Luego sugirió que me quedara con el juego de tocador.

—¡No, doctor Leidner! Es un juego de mucho precio. No puedo; de veras.

—Ella no tiene hermanas... nadie que necesite esas cosas. Nadie que pueda quedárselas.

Me imaginé que no quería ver aquel juego en las manitas codiciosas de la señora Mercado. Y estaba segura de que no estaba dispuesto a ofrecérselo a la señorita Johnson.

El doctor Leidner prosiguió amablemente:

—Piénselo bien. Y, a propósito, aquí tiene la llave del joyero de Louise. Tal vez encuentre allí alguna cosa que le guste. Y le quedaré muy agradecido si quiere empaquetar... sus ropas.
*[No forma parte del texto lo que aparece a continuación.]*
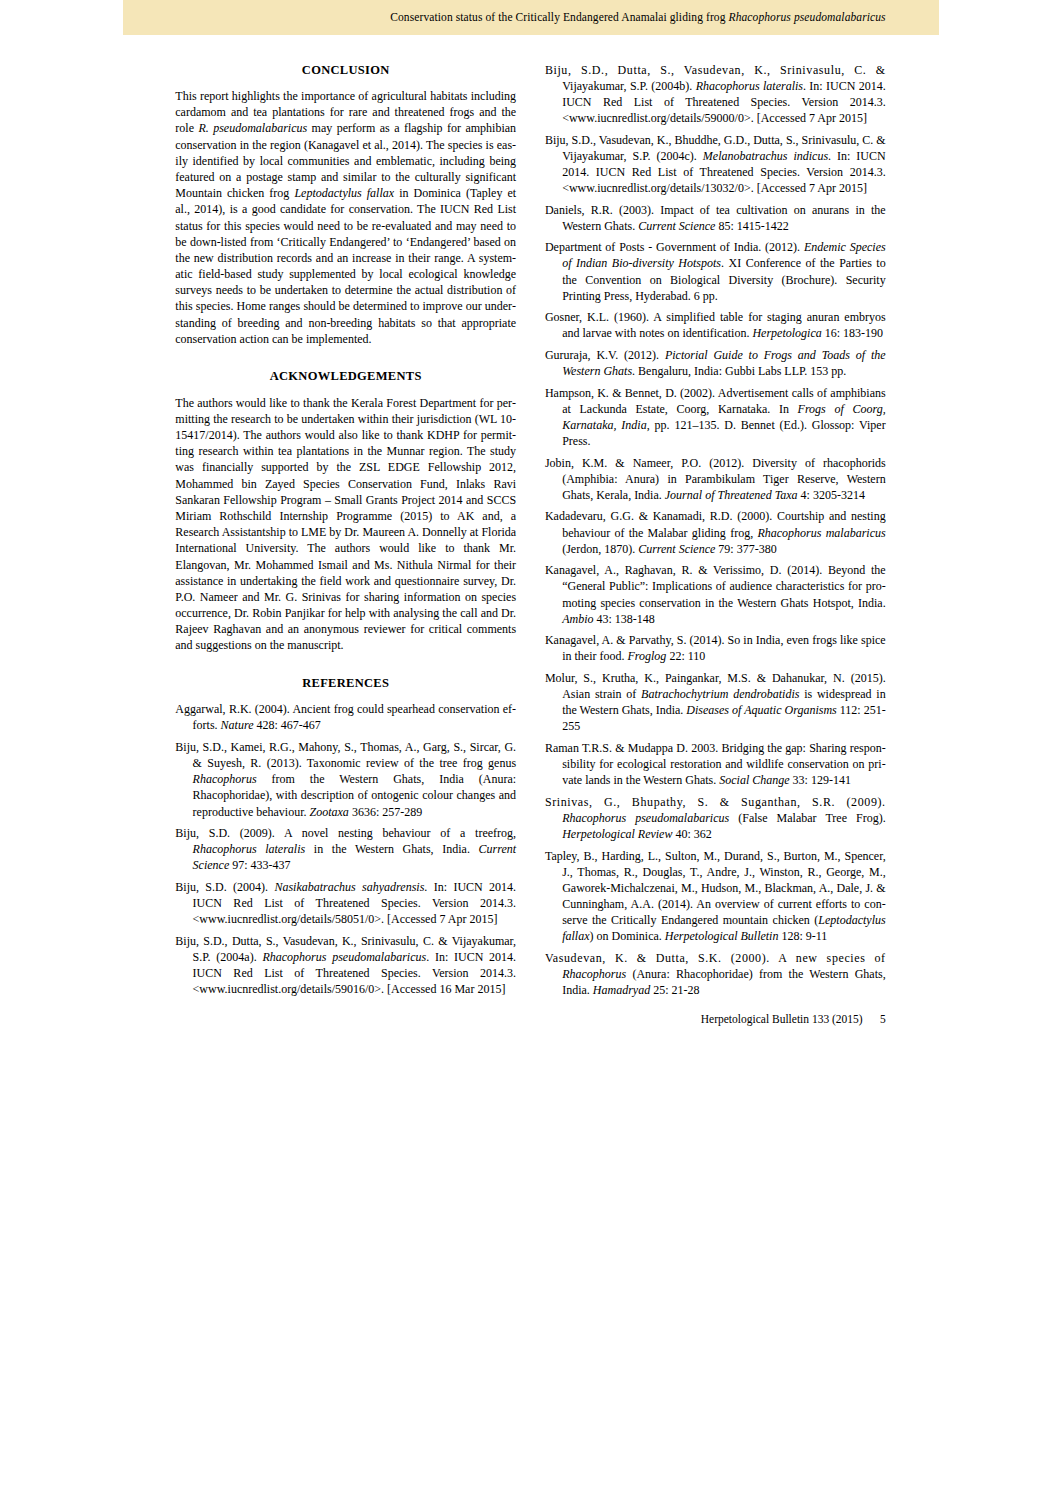Conservation status of the Critically Endangered Anamalai gliding frog Rhacophorus pseudomalabaricus
CONCLUSION
This report highlights the importance of agricultural habitats including cardamom and tea plantations for rare and threatened frogs and the role R. pseudomalabaricus may perform as a flagship for amphibian conservation in the region (Kanagavel et al., 2014). The species is easily identified by local communities and emblematic, including being featured on a postage stamp and similar to the culturally significant Mountain chicken frog Leptodactylus fallax in Dominica (Tapley et al., 2014), is a good candidate for conservation. The IUCN Red List status for this species would need to be re-evaluated and may need to be down-listed from ‘Critically Endangered’ to ‘Endangered’ based on the new distribution records and an increase in their range. A systematic field-based study supplemented by local ecological knowledge surveys needs to be undertaken to determine the actual distribution of this species. Home ranges should be determined to improve our understanding of breeding and non-breeding habitats so that appropriate conservation action can be implemented.
ACKNOWLEDGEMENTS
The authors would like to thank the Kerala Forest Department for permitting the research to be undertaken within their jurisdiction (WL 10-15417/2014). The authors would also like to thank KDHP for permitting research within tea plantations in the Munnar region. The study was financially supported by the ZSL EDGE Fellowship 2012, Mohammed bin Zayed Species Conservation Fund, Inlaks Ravi Sankaran Fellowship Program – Small Grants Project 2014 and SCCS Miriam Rothschild Internship Programme (2015) to AK and, a Research Assistantship to LME by Dr. Maureen A. Donnelly at Florida International University. The authors would like to thank Mr. Elangovan, Mr. Mohammed Ismail and Ms. Nithula Nirmal for their assistance in undertaking the field work and questionnaire survey, Dr. P.O. Nameer and Mr. G. Srinivas for sharing information on species occurrence, Dr. Robin Panjikar for help with analysing the call and Dr. Rajeev Raghavan and an anonymous reviewer for critical comments and suggestions on the manuscript.
REFERENCES
Aggarwal, R.K. (2004). Ancient frog could spearhead conservation efforts. Nature 428: 467-467
Biju, S.D., Kamei, R.G., Mahony, S., Thomas, A., Garg, S., Sircar, G. & Suyesh, R. (2013). Taxonomic review of the tree frog genus Rhacophorus from the Western Ghats, India (Anura: Rhacophoridae), with description of ontogenic colour changes and reproductive behaviour. Zootaxa 3636: 257-289
Biju, S.D. (2009). A novel nesting behaviour of a treefrog, Rhacophorus lateralis in the Western Ghats, India. Current Science 97: 433-437
Biju, S.D. (2004). Nasikabatrachus sahyadrensis. In: IUCN 2014. IUCN Red List of Threatened Species. Version 2014.3.<www.iucnredlist.org/details/58051/0>. [Accessed 7 Apr 2015]
Biju, S.D., Dutta, S., Vasudevan, K., Srinivasulu, C. & Vijayakumar, S.P. (2004a). Rhacophorus pseudomalabaricus. In: IUCN 2014. IUCN Red List of Threatened Species. Version 2014.3. <www.iucnredlist.org/details/59016/0>. [Accessed 16 Mar 2015]
Biju, S.D., Dutta, S., Vasudevan, K., Srinivasulu, C. & Vijayakumar, S.P. (2004b). Rhacophorus lateralis. In: IUCN 2014. IUCN Red List of Threatened Species. Version 2014.3. <www.iucnredlist.org/details/59000/0>. [Accessed 7 Apr 2015]
Biju, S.D., Vasudevan, K., Bhuddhe, G.D., Dutta, S., Srinivasulu, C. & Vijayakumar, S.P. (2004c). Melanobatrachus indicus. In: IUCN 2014. IUCN Red List of Threatened Species. Version 2014.3. <www.iucnredlist.org/details/13032/0>. [Accessed 7 Apr 2015]
Daniels, R.R. (2003). Impact of tea cultivation on anurans in the Western Ghats. Current Science 85: 1415-1422
Department of Posts - Government of India. (2012). Endemic Species of Indian Bio-diversity Hotspots. XI Conference of the Parties to the Convention on Biological Diversity (Brochure). Security Printing Press, Hyderabad. 6 pp.
Gosner, K.L. (1960). A simplified table for staging anuran embryos and larvae with notes on identification. Herpetologica 16: 183-190
Gururaja, K.V. (2012). Pictorial Guide to Frogs and Toads of the Western Ghats. Bengaluru, India: Gubbi Labs LLP. 153 pp.
Hampson, K. & Bennet, D. (2002). Advertisement calls of amphibians at Lackunda Estate, Coorg, Karnataka. In Frogs of Coorg, Karnataka, India, pp. 121–135. D. Bennet (Ed.). Glossop: Viper Press.
Jobin, K.M. & Nameer, P.O. (2012). Diversity of rhacophorids (Amphibia: Anura) in Parambikulam Tiger Reserve, Western Ghats, Kerala, India. Journal of Threatened Taxa 4: 3205-3214
Kadadevaru, G.G. & Kanamadi, R.D. (2000). Courtship and nesting behaviour of the Malabar gliding frog, Rhacophorus malabaricus (Jerdon, 1870). Current Science 79: 377-380
Kanagavel, A., Raghavan, R. & Verissimo, D. (2014). Beyond the “General Public”: Implications of audience characteristics for promoting species conservation in the Western Ghats Hotspot, India. Ambio 43: 138-148
Kanagavel, A. & Parvathy, S. (2014). So in India, even frogs like spice in their food. Froglog 22: 110
Molur, S., Krutha, K., Paingankar, M.S. & Dahanukar, N. (2015). Asian strain of Batrachochytrium dendrobatidis is widespread in the Western Ghats, India. Diseases of Aquatic Organisms 112: 251-255
Raman T.R.S. & Mudappa D. 2003. Bridging the gap: Sharing responsibility for ecological restoration and wildlife conservation on private lands in the Western Ghats. Social Change 33: 129-141
Srinivas, G., Bhupathy, S. & Suganthan, S.R. (2009). Rhacophorus pseudomalabaricus (False Malabar Tree Frog). Herpetological Review 40: 362
Tapley, B., Harding, L., Sulton, M., Durand, S., Burton, M., Spencer, J., Thomas, R., Douglas, T., Andre, J., Winston, R., George, M., Gaworek-Michalczenai, M., Hudson, M., Blackman, A., Dale, J. & Cunningham, A.A. (2014). An overview of current efforts to conserve the Critically Endangered mountain chicken (Leptodactylus fallax) on Dominica. Herpetological Bulletin 128: 9-11
Vasudevan, K. & Dutta, S.K. (2000). A new species of Rhacophorus (Anura: Rhacophoridae) from the Western Ghats, India. Hamadryad 25: 21-28
Herpetological Bulletin 133 (2015)5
Reilly encontrará aplicación para ellas entre las familias cristianas pobres de Hassanieh.

Me alegré de poder hacer aquello, y así se lo expuse.

Sin perder un momento comencé a trabajar.

La señora Leidner tenía un guardarropa muy sencillo y pronto lo tuve clasificado y colocado en un par de maletas. Todos sus papeles estaban en la cartera de mano. El joyero contenía unas pocas chucherías; un anillo con una perla, un broche de diamantes, un pequeño collar de perlas, un par de broches lisos de oro, en forma de barra, de los que cierran con un imperdible, y un collar de grandes cuentas ambarinas.

No iba a quedarme con las perlas o los diamantes, como parece lógico, pero titubeé un poco entre el collar de ámbar y un juego de tocador. Sin embargo, al final me pregunté por qué no debía quedarme con este último. Fue una idea muy amable por parte del señor Leidner y estaba segura de que en ella no había intención alguna de humillarme. Lo tomé, pues, confiando en que me lo habían ofrecido sin orgullo de ninguna clase. Y, al fin y al cabo, yo había sentido afecto hacia la señora Leidner.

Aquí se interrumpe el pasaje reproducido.